Your instructions: If a line of the data below contains the string "Edición", copy it into your answer.

Data extracts:
== Segment start ==
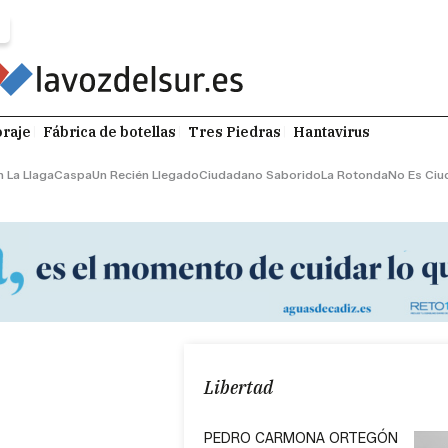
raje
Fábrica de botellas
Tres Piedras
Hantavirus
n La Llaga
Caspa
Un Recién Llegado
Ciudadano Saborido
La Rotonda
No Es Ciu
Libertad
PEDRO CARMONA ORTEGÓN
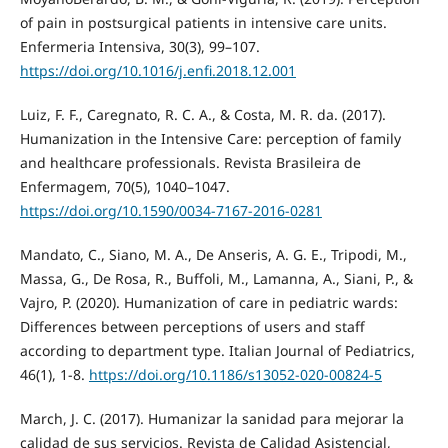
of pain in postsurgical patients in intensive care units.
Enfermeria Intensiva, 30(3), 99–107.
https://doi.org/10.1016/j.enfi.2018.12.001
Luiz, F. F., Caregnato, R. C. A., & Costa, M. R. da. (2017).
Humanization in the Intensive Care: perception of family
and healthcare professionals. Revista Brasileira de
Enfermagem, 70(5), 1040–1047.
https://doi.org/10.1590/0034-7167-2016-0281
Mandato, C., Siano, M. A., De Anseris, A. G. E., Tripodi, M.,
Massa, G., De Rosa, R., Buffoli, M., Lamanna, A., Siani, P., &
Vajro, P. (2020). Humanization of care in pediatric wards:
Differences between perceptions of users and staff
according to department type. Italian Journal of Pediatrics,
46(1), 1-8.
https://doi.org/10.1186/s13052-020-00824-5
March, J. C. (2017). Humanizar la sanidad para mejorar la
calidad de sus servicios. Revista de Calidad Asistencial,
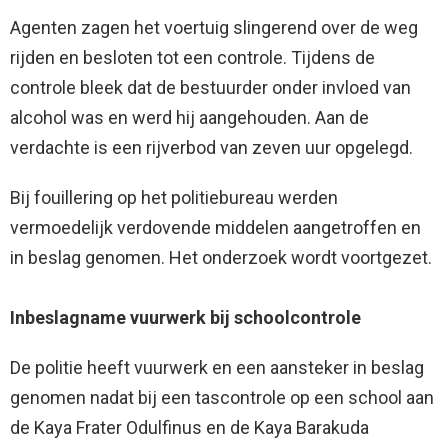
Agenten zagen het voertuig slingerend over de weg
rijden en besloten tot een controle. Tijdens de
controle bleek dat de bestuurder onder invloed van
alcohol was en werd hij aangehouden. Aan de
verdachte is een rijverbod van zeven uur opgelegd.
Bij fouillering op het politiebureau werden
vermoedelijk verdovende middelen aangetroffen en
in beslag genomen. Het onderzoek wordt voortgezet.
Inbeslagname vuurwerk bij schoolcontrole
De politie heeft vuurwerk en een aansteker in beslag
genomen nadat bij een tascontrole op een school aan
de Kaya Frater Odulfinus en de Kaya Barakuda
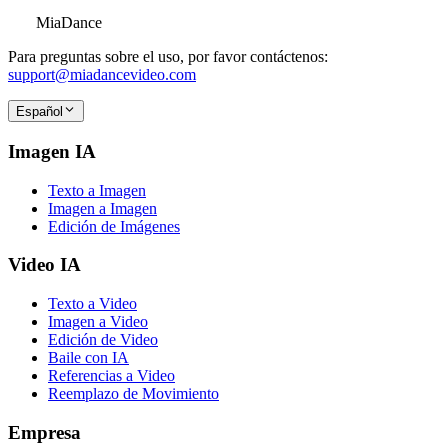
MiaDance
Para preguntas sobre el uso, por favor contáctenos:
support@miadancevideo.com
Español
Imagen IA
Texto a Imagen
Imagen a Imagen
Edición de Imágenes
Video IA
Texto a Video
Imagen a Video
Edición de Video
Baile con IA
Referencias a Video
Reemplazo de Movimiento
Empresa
== Segment end ==
== Segment start ==
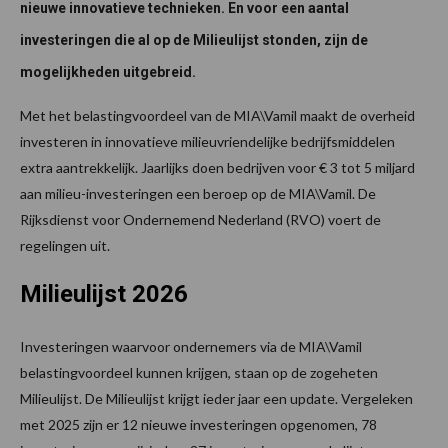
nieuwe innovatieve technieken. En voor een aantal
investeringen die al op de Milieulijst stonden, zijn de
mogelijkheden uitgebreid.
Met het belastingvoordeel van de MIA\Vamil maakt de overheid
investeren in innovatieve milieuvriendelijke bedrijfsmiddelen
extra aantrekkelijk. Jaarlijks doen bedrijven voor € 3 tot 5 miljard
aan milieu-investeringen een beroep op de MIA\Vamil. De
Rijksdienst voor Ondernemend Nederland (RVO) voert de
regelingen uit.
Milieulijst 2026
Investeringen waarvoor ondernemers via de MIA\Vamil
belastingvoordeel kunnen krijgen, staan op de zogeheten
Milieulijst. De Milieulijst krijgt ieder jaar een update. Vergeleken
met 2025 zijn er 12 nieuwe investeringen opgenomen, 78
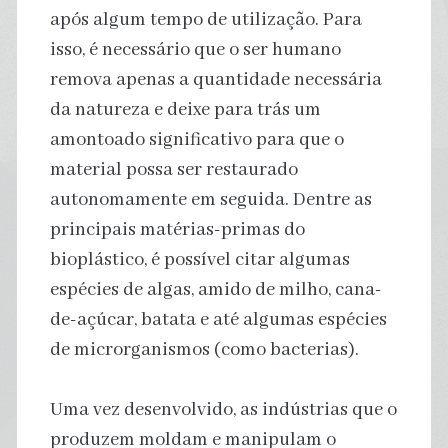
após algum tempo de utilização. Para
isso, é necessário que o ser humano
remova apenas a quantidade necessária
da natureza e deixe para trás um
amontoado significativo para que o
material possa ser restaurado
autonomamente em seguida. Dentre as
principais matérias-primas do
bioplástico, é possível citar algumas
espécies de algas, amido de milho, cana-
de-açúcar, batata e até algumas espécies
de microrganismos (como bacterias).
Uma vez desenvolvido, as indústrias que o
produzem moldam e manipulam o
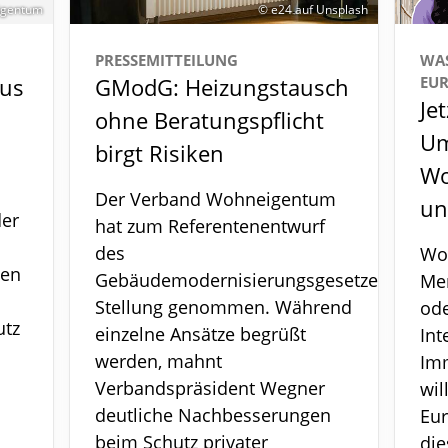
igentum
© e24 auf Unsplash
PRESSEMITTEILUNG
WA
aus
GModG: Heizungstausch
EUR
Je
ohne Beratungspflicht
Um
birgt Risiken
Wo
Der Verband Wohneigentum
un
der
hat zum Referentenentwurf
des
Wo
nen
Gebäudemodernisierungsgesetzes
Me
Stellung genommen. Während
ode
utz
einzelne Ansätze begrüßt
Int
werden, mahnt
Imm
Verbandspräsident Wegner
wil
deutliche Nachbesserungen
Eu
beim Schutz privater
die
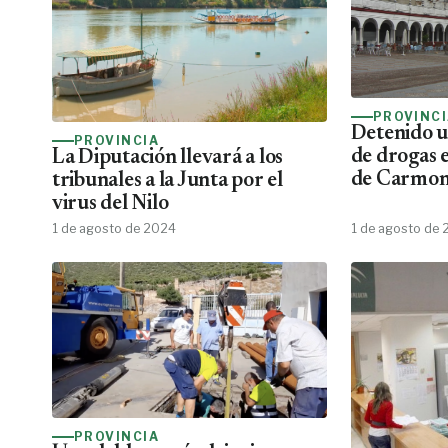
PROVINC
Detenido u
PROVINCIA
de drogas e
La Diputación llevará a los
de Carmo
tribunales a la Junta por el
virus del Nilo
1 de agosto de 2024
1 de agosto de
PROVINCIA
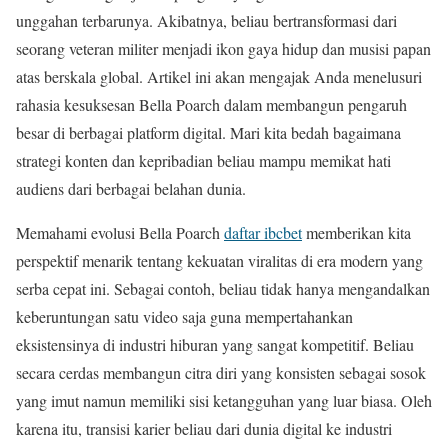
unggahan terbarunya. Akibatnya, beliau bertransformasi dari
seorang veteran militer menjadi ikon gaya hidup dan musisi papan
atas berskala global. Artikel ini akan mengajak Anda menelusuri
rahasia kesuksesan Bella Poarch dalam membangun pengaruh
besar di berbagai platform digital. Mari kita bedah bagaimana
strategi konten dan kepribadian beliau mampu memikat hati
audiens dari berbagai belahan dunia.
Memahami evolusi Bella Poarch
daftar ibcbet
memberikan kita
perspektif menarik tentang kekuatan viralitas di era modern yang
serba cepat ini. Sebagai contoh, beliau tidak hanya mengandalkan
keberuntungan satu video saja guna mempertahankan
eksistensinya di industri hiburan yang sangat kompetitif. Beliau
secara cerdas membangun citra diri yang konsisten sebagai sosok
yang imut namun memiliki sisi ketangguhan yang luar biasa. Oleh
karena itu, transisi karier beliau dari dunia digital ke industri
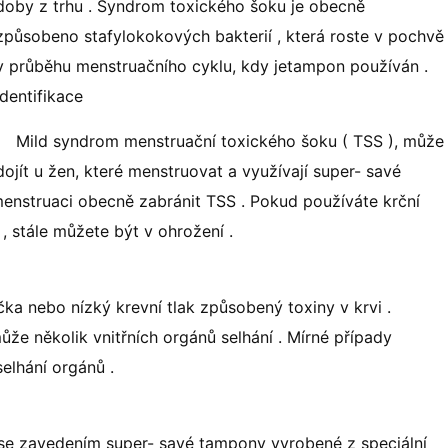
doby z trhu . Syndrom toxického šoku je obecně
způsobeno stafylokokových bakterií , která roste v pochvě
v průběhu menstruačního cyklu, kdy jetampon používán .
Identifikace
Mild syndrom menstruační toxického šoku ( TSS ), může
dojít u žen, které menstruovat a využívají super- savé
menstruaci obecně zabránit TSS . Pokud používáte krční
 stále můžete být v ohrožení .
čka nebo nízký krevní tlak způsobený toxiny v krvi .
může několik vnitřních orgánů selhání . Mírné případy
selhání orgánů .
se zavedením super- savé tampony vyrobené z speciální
== Segment end ==
== Segment start ==
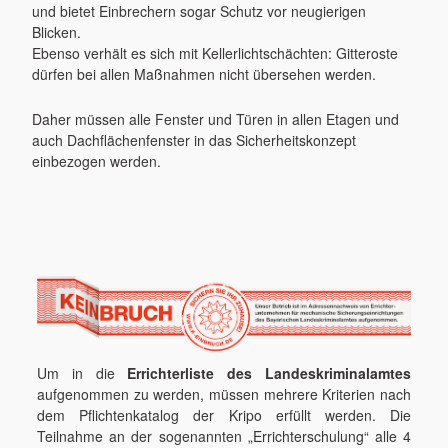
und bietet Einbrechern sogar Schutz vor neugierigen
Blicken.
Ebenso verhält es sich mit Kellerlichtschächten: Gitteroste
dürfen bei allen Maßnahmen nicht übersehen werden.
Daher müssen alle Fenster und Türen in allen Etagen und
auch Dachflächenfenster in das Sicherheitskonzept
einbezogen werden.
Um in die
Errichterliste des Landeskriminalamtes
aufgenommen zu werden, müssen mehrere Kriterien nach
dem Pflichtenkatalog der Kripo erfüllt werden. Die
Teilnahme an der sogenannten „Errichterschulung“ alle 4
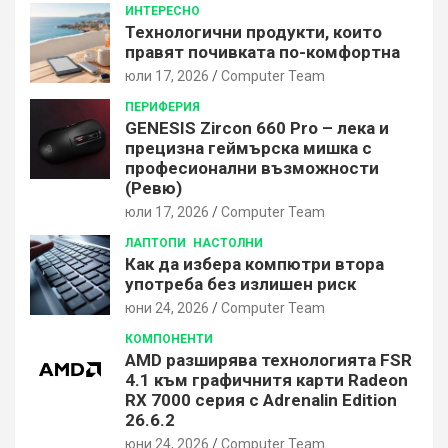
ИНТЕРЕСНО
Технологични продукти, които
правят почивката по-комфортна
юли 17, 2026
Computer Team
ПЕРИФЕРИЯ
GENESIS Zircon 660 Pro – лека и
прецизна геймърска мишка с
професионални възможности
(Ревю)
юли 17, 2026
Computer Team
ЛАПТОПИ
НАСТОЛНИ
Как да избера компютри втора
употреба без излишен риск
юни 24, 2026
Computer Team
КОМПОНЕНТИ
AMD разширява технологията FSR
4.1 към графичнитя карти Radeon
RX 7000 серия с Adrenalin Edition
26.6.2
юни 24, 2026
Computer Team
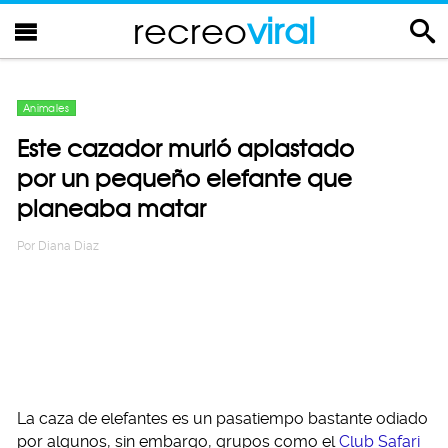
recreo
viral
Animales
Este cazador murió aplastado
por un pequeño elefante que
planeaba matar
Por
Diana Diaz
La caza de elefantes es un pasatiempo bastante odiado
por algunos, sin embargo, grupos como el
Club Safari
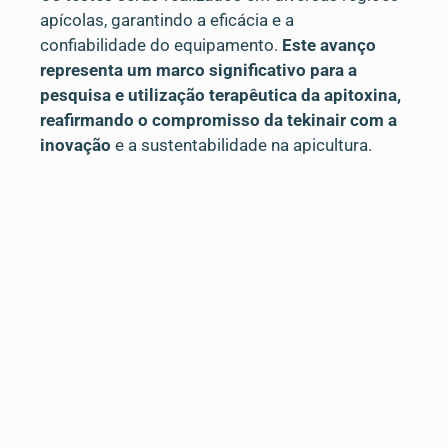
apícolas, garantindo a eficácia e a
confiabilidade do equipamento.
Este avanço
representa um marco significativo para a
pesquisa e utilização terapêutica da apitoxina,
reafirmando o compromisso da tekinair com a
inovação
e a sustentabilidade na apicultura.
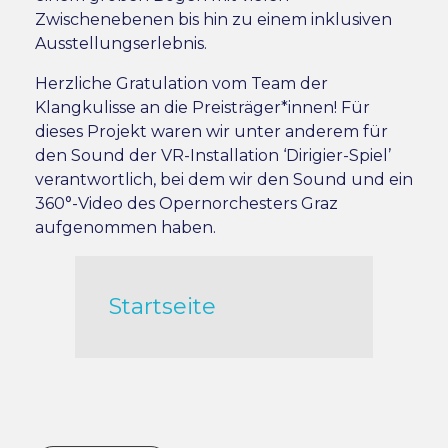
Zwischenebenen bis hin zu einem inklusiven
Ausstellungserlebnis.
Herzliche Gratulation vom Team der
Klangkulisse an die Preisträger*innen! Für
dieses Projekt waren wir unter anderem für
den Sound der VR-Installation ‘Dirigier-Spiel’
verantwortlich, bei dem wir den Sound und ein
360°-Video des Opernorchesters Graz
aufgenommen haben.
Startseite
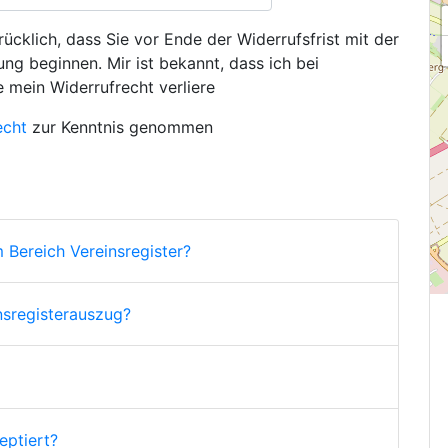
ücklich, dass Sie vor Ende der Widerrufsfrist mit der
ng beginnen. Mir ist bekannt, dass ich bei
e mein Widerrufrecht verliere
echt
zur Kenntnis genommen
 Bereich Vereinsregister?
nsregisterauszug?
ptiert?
== Segment end ==
Solution for this exercise:
Edición de Imágenes
Edición de Video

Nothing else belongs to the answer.